4 Types of Muscle Contractions
Weight Lifting Tempo
Tempo is the program design variable referencing the speed of movement for each repetition of an exercise. A repetition is comprised of 4 types of muscle contractions.
4 types of muscle contractions
- Isometric: The muscle is developing tension and contracting but no joint movement occurs. This is your starting position.
- Eccentric: The muscle is lengthening, yielding to the force of the applied resistance while storing mechanical (potential) energy which, is then, released during the concentric phase of muscle action. Depending on the skill level and training goal of a client, this phase can last from a very brief instant to a number of seconds.
- Second Isometric (Transition): This is the transition from lengthening (storing potential energy) to shortening (the release of kinetic energy). The muscle is developing tension and contracting but no joint movement occurs. The technical term for this action is the amortisation phase and it can last from milliseconds during an explosive exercise to an extended period of time for an isometric exercise.
- Concentric: The muscle is shortening, releasing the mechanical (kinetic) energy to generate the force required to overcome an applied resistance. This phase can last from a brief instant during an explosive exercise to a period of 15 seconds or longer during a slow-tempo exercise.
THE VIDEO: Types of Muscle Contractions – Weight Lifting Tempo
The importance of tempo and muscle contractions
A big consideration of tempo is time under tension (TUT) which, is the length of time that muscle fibres are under mechanical tension from a resistance-training exercise. Along with intensity, TUT is critical for creating the desired stimulus for increasing muscle definition or size or eliciting as much force as possible.

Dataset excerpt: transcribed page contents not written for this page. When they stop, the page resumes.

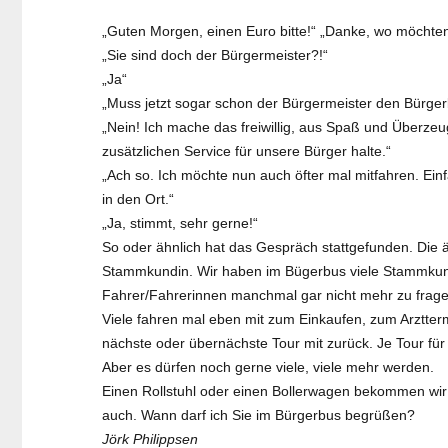
„Guten Morgen, einen Euro bitte!“ „Danke, wo möchten
„Sie sind doch der Bürgermeister?!“
„Ja“
„Muss jetzt sogar schon der Bürgermeister den Bürge
„Nein! Ich mache das freiwillig, aus Spaß und Überzeu
zusätzlichen Service für unsere Bürger halte.“
„Ach so. Ich möchte nun auch öfter mal mitfahren. Ein
in den Ort.“
„Ja, stimmt, sehr gerne!“
So oder ähnlich hat das Gespräch stattgefunden. Die ä
Stammkundin. Wir haben im Bügerbus viele Stammkun
Fahrer/Fahrerinnen manchmal gar nicht mehr zu frage
Viele fahren mal eben mit zum Einkaufen, zum Arztte
nächste oder übernächste Tour mit zurück. Je Tour für 
Aber es dürfen noch gerne viele, viele mehr werden.
Einen Rollstuhl oder einen Bollerwagen bekommen wir 
auch. Wann darf ich Sie im Bürgerbus begrüßen?
Jörk Philippsen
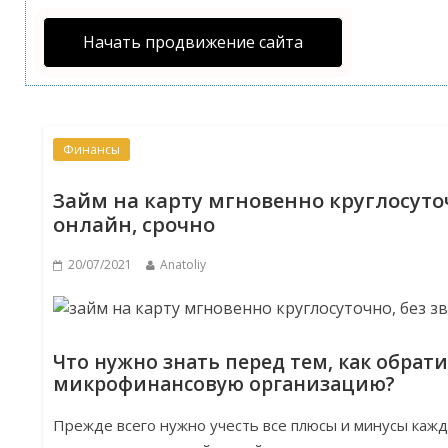
Начать продвижение сайта
Финансы
Займ на карту мгновенно круглосуточ
онлайн, срочно
20/07/2021
Anatoliy
Что нужно знать перед тем, как обрати
микрофинансовую организацию?
Прежде всего нужно учесть все плюсы и минусы каж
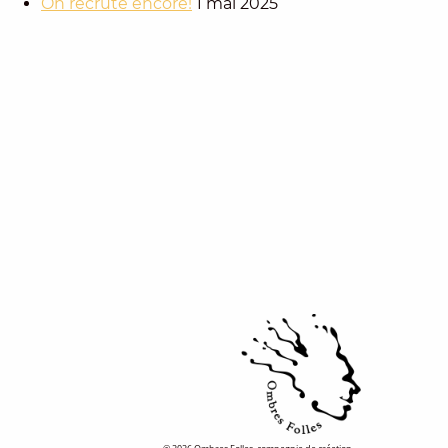
On recrute encore!
1 mai 2025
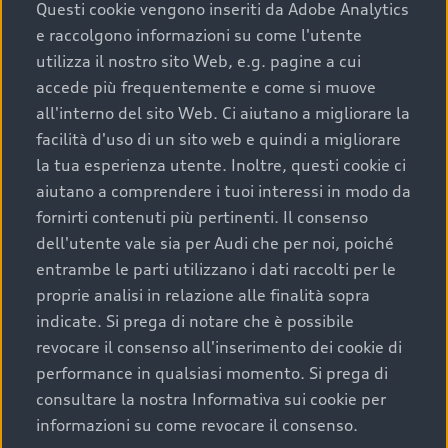
completare l’acquisto, sostituirla o restituirla.
Questi cookie vengono inseriti da Adobe Analytics
e raccolgono informazioni su come l'utente
Scopri di più
utilizza il nostro sito Web, e.g. pagine a cui
accede più frequentemente e come si muove
all'interno del sito Web. Ci aiutano a migliorare la
facilità d'uso di un sito web e quindi a migliorare
la tua esperienza utente. Inoltre, questi cookie ci
aiutano a comprendere i tuoi interessi in modo da
fornirti contenuti più pertinenti. Il consenso
dell'utente vale sia per Audi che per noi, poiché
entrambe le parti utilizzano i dati raccolti per le
proprie analisi in relazione alle finalità sopra
indicate. Si prega di notare che è possibile
Audi Premium Care
revocare il consenso all'inserimento dei cookie di
performance in qualsiasi momento. Si prega di
Per la tua nuova Audi, entro la data di
consultare la nostra Informativa sui cookie per
immatricolazione della vettura, puoi attivare il
informazioni su come revocare il consenso.
Piano Premium Care. Scopri i cinque diversi livelli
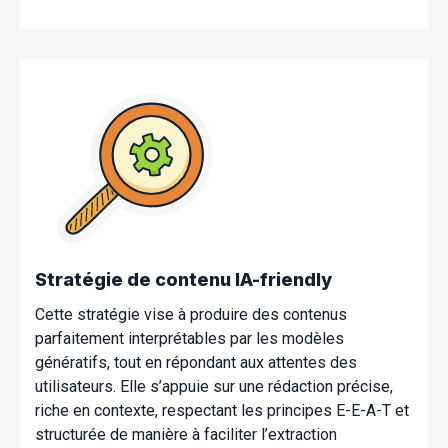
Stratégie de contenu IA-friendly
Cette stratégie vise à produire des contenus
parfaitement interprétables par les modèles
génératifs, tout en répondant aux attentes des
utilisateurs. Elle s’appuie sur une rédaction précise,
riche en contexte, respectant les principes E-E-A-T et
structurée de manière à faciliter l’extraction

In most strength training programs, weight lifting tempo is expressed as isometric-to-eccentric-to-isometric-to-concentric which, means that a 1:3:1:1 tempo = 1 sec isometric: 3 sec eccentric: 1 sec isometric: 1 sec concentric. While TUT in the eccentric phase provides a strong stimulus for muscle growth, the overall goal of the training program, the amount of intensity used and the client’s experience, dictate the tempo of an exercise.
Use slow tempo for muscle size and strength endurance
If your goal is hypertrophy or increasing muscle size and strength endurance then, focusing on slow reps to build muscle is a good place to start. When you do a slow rep tempo workout, your muscles experience a greater time under tension than they would, if you were doing fast reps.
Keeping a muscle under tension for an extended period of time will place mechanical strain on muscle fibres, triggering the metabolic stimulus necessary to signal the mechanisms responsible for repairing structural damage to existing fibres and laying down the foundation for new muscle cells. In addition, taking a slower approach to strength training while using lighter weights is a safer approach for beginners. Slowing the tempo down allows you to focus on form and make sure you’re doing the move correctly.
Use fast tempo for strength and power
If your fitness goals involve strength and power then, using a faster tempo may be more beneficial. Maximum strength training with heavier loads (85-100% 1-RM) generally requires a faster, more explosive tempo to create a mechanical stimulus and recruit all available muscle motor units. Even though the weight might not be traveling that fast, the lifter is pushing as hard as possible to generate momentum.
While faster reps are generally linked to more explosive movements that result in power, training with this tempo can also produce gains in muscle size.
Even though training tempos serve a specific purpose, you can’t go wrong incorporating slow and fast reps into your overall workout. Using a fairly wide range of repetition tempos is ideal, if the primary goal is to maximise muscle growth. The bottom line is that you will benefit from strength training with both tempos.